Il “caso Messa” finisce in Parlamento. Toccherà al ministro della Giustizia accertare e prendere eventuali provvedimenti sulla vicenda rivelata dal Fatto delle pressioni che Maria Cristina Messa avrebbe fatto quando era rettrice della Bicocca per favorire consoli a lei vicine affinché conseguissero un master in cui erano state bocciate, vicenda per la quale l’Usb ricerca ieri ha chiesto le dimissioni da ministro dell’Università. Il caso approda alla Camera con un’interpellanza del vicepresidente Fabio Rampelli (leggi). Il deputato di Fdi sottolinea come “la notizia sia passata clamorosamente in sordina”, e interpella il ministro Marta Cartabia e la stesa Messa per sapere “se e quali immediate iniziative di competenza, anche di carattere ispettivo, il Governo intenda assumere per fare chiarezza sulla grave vicenda di cui in premessa”. Il testo ripercorre i fatti resi pubblici dallo scoop del Fatto mai smentiti da parte dell’università interessata.

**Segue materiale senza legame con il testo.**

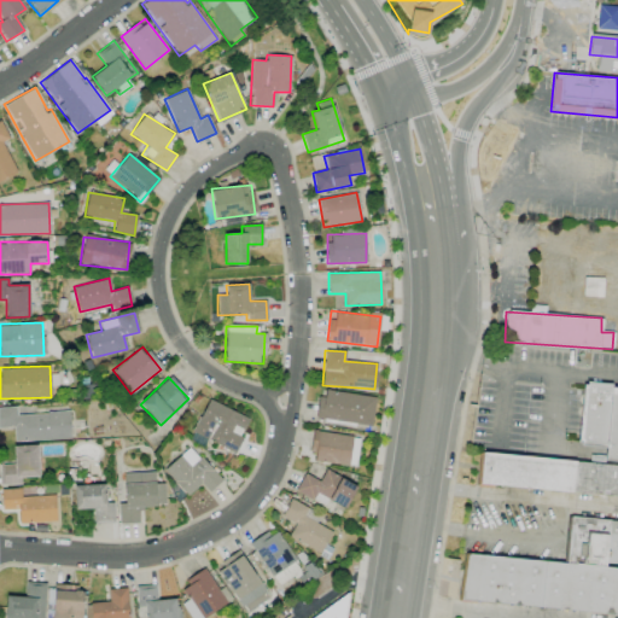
[(617,388),(583,385),(578,444),(606,447),(605,461),(617,461),(617,388)]
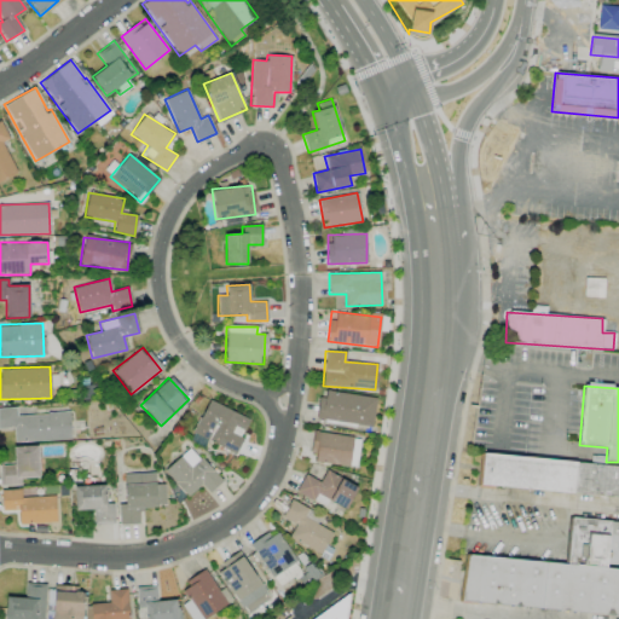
[(376,398),(322,389),(317,418),(371,427),(376,398)]
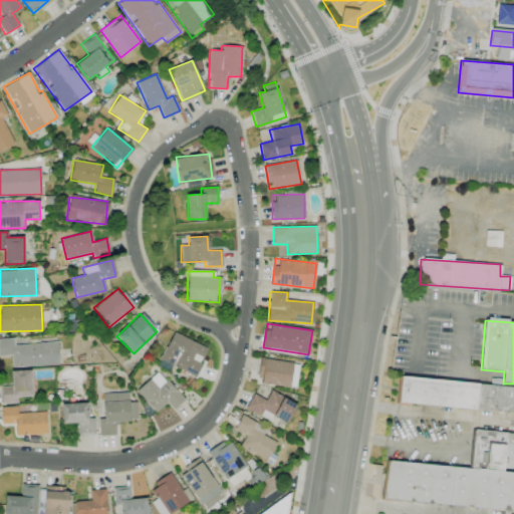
[(208,347),(172,332),(160,360),(196,375),(208,347)]
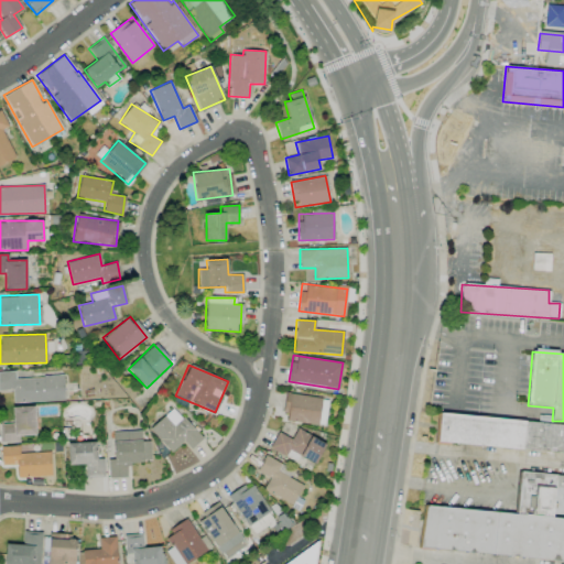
[(63,376),(14,378),(14,371),(0,371),(0,390),(12,390),(12,403),(64,401),(63,376)]
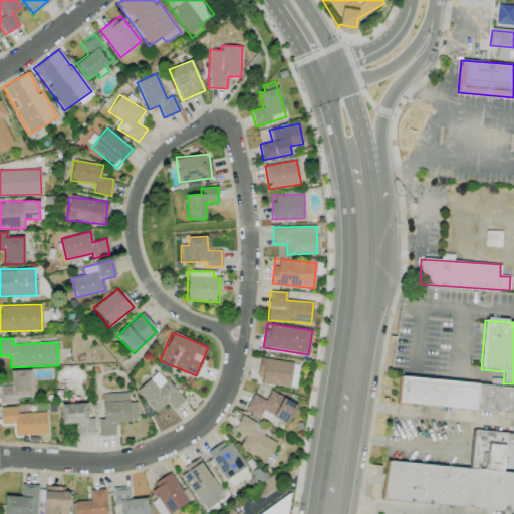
[(296,388),(298,362),(261,359),(258,383),(296,388)]
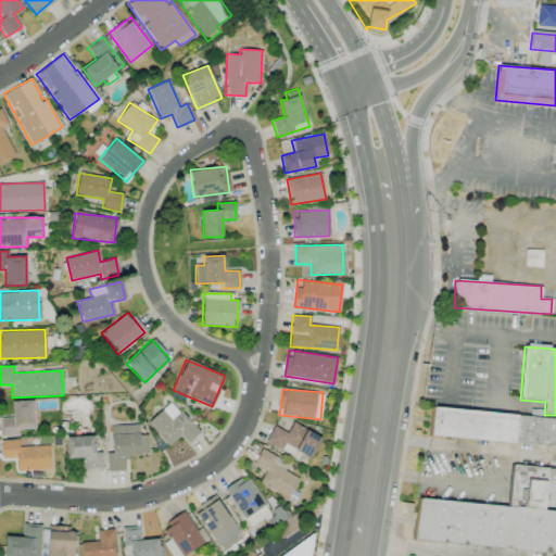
[(0,436),(19,436),(19,429),(35,428),(34,400),(12,401),(13,418),(0,418),(0,436)]
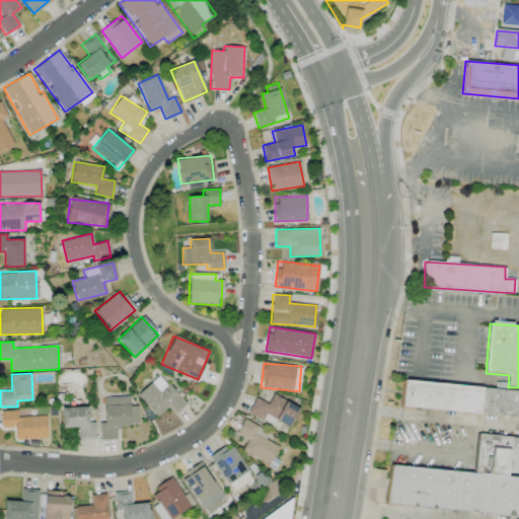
[(186,403),(159,374),(137,395),(157,417),(168,405),(175,414),(186,403)]
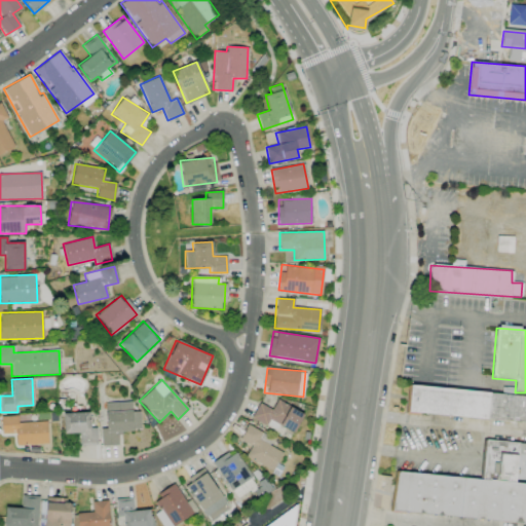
[(525,396),(410,385),(408,412),(525,421),(525,396)]
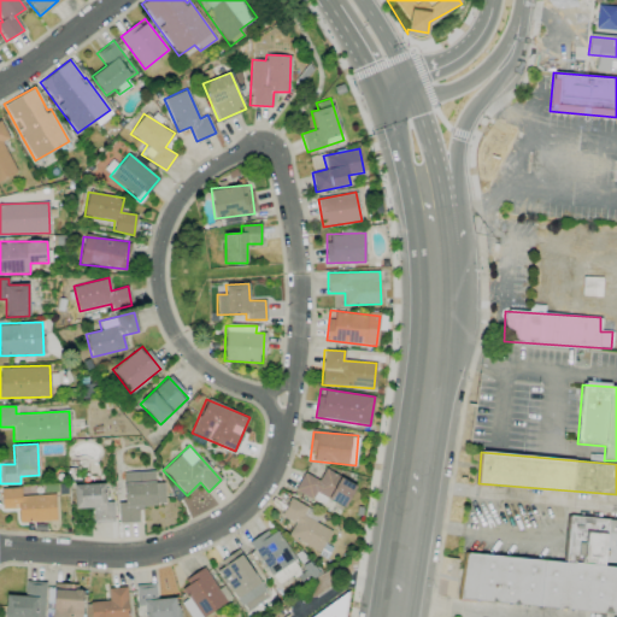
[(357,486),(324,468),(318,480),(304,472),(294,489),(324,506),(328,499),(345,507),(357,486)]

Il ministro Messa invece inizialmente aveva smentito qualunque forma di pressione (“sono cose che non faccio né farei mai”) e perfino di conoscere le “beneficiarie”. L’indomani però sono stati pubblicati stralci dei verbali dei docenti del master, mail inviate alla rettrice e registrazioni che le suffragavano. A quel punto Messa ha cambiato versione: ai microfoni di Radio24, che le chiedeva spiegazioni, non negherà più di conoscere le funzionarie, né di essersi spesa per loro perorando la causa di una proroga “ad personam” perché recuperassero frequenze ed esami. Il ministro al quel punto le rivendicherà, al motto “il mio lavoro è ascoltare tutti gli studenti, incluse queste tre studentesse”.
La vicenda era anche approdata in Procura perché la docente che aveva fatto muro alle richieste della rettrice, l’avvocato di Milano Samantha Ravezzi, le aveva denunciate ai magistrati a maggio 2018, ipotizzando in capo a Messa i reati di abuso d’ufficio e traffico d’influenze. L’indagine fu poi archiviata dopo tre anni, sette dopo il giuramento a Palazzo Chigi. Potrebbe però riaprirsi ora. Per un errore il Tribunale di Milano aveva notificato l’archiviazione a un indirizzo sbagliato, impedendo così alla parte offesa di opporsi alla decisione nei termini previsti dalla legge, cosa l’avvocato-docente che ha appena fatto con un ricorso al giudice monocratico che potrebbe portare alla riapertura delle indagini integrate anche dai muovi elementi emersi dall’inchiesta del Fatto.